By Heidi Sanborn
I made a presentation to the California Manufacturers and Technology Association on April 8th. I was asked these questions: Why do producer responsibility proponents oppose having taxpayers/ratepayers pay for product waste? Aren’t they the same as consumers?
This was my answer:
A consumer buys something – they make a choice to buy a product based on prices and many other variables. Their choices provide economic feedback to the product designer and manufacturer. A taxpayer/ratepayer is a person paying taxes or garbage rates. They make no direct connection between the product disposal cost and the tax/rate. Additionally, rates and taxes are not economically connected to producers to close the economic feedback” loop that will drive green design.
The problem with externalizing End of Life (EOL) costs onto the taxpayer/ratepayer is that there is literally no consumer understanding of the full product costs so they cannot make a fully informed decision when purchasing a product. When EOL externalities are internalized into the product price, the consumer can make a fully informed consumer choice. This provides for personal responsibility – a 1:1 decision to cost implication versus an everyone-pays-for-everything socialism model that we have now.

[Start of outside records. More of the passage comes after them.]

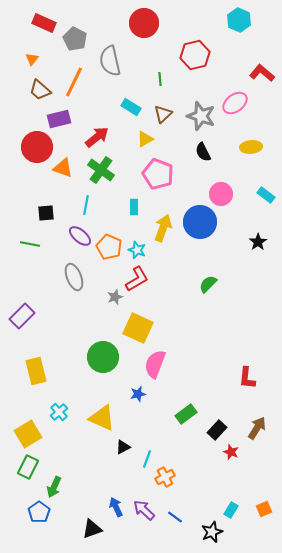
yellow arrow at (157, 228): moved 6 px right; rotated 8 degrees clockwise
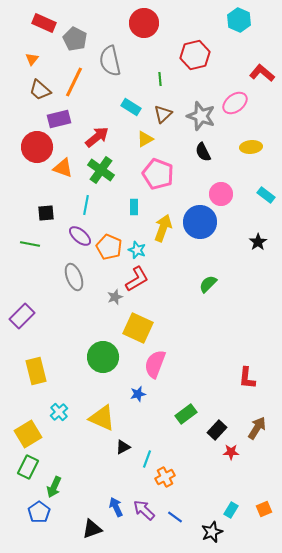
red star at (231, 452): rotated 21 degrees counterclockwise
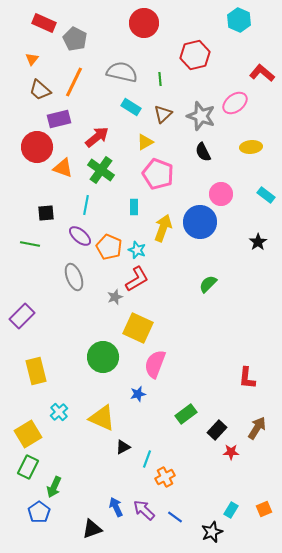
gray semicircle at (110, 61): moved 12 px right, 11 px down; rotated 116 degrees clockwise
yellow triangle at (145, 139): moved 3 px down
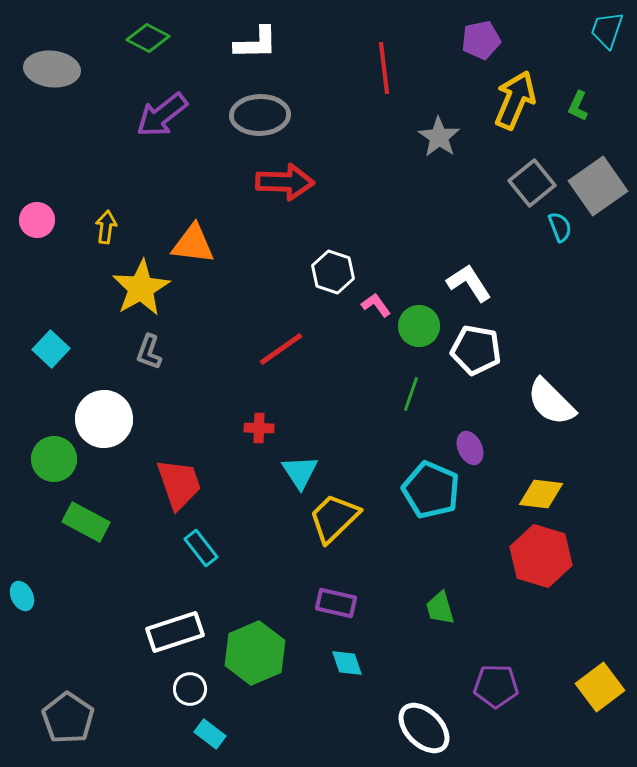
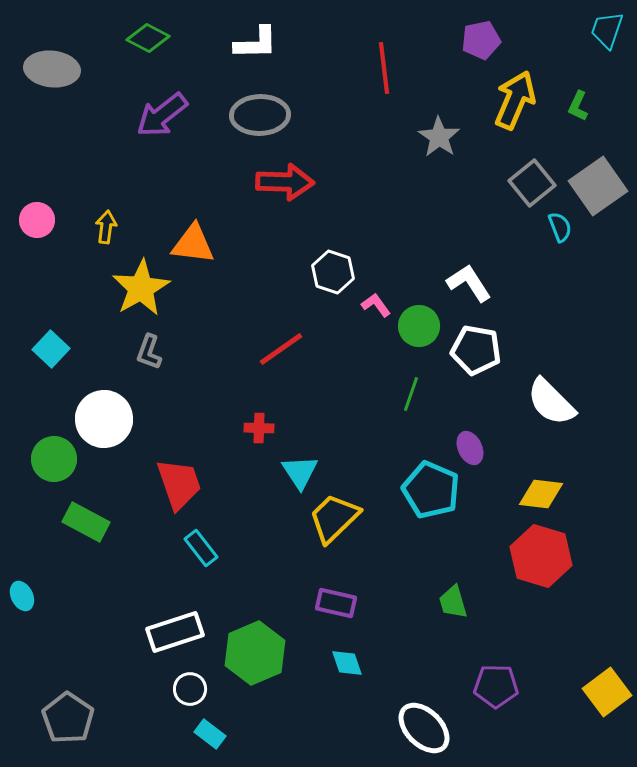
green trapezoid at (440, 608): moved 13 px right, 6 px up
yellow square at (600, 687): moved 7 px right, 5 px down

If we want the free market to work, stop growing government, create private sector jobs, and allow the private sector to compete to drive recycling costs down, we can begin the transition away from externalizing product EOL costs onto the public sector.
I urge all of your members to watch the short video on the home page of the California Product Stewardship Council at www.calpsc.org. It shows economist and Ventura County supervisor, Steve Bunnett, talking about this very issue.

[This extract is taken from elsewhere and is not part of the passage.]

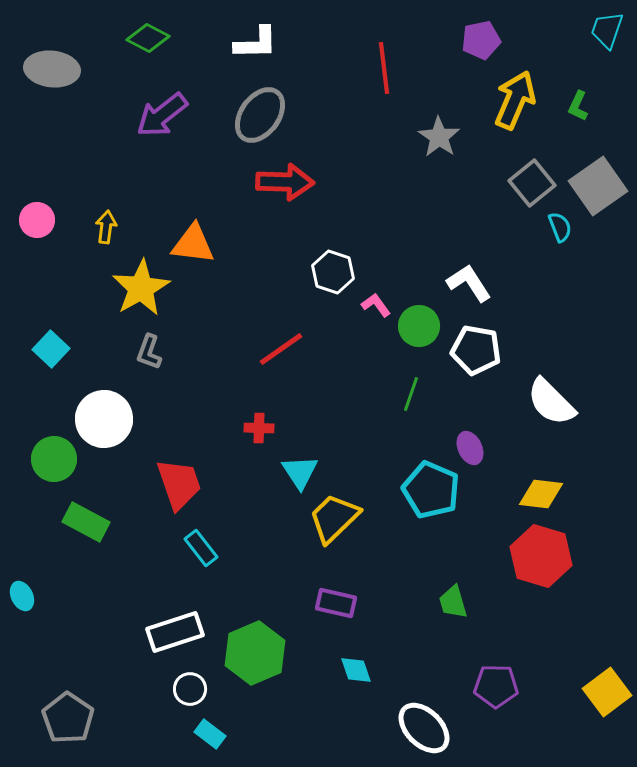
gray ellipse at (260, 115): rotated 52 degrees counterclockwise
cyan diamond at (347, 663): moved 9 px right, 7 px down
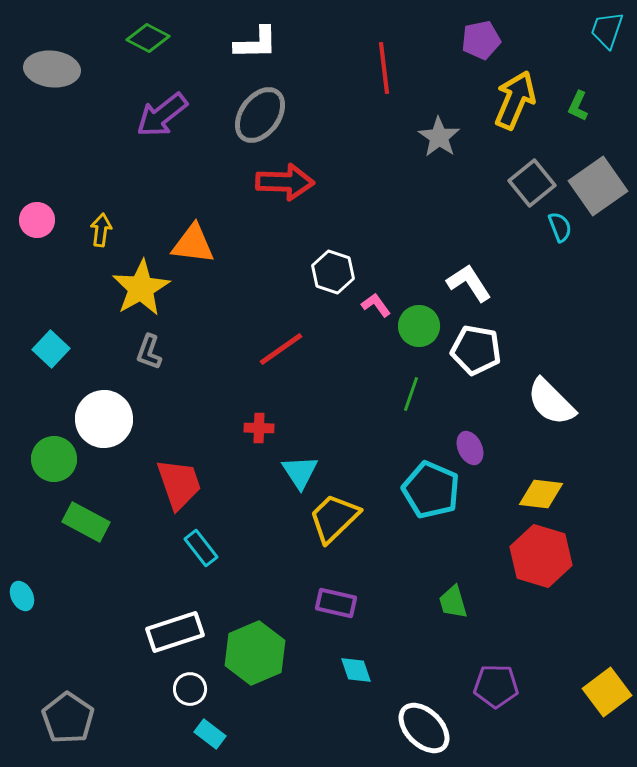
yellow arrow at (106, 227): moved 5 px left, 3 px down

Product stewardship moves us away from socialized product waste management to private sector free-market waste management. Product stewardship, when implemented properly, is the most conservative policy there is in waste management. It will ensure smaller government, properly operating free-market, and lower taxes/rates. Consumers who buy the biggest TV can pay for its EOL costs, not spread those costs across all their neighbors. The free-market can then work to drive down EOL management costs without command and control regulations.
Heidi Sanborn
Outreach Director, Product Policy Institute
Executive Director, California Product Stewardship Council
I agree with you Heidi. However, one should remember that there is a fine line between intentions and how policies work in real life. I address this matter in my article "Discussing the Framework of Take-Back Laws". Feel free to read it at http://international-environmental-affairs.suite101.com/article.cfm/discussing-the-framework-of-take-back-policies
ReplyDeleteIn response to Heino's comment directing us to his summary of the findings of Toffel et al., I see the "fine line" as not a barrier but a starting line. Nothing in Toffel's work challenges the important principle presented in Heidi's post: that we have been wrong all these years expecting local governments to provide recycling and disposal solutions to a growing mass of throw-away products and packaging. The challenge that lies ahead will be to make sure we hold producers to provide remedies that truly serve the public good. One additional dogma that must be challenged is the notion that "free trade" is ultimately in the public interest.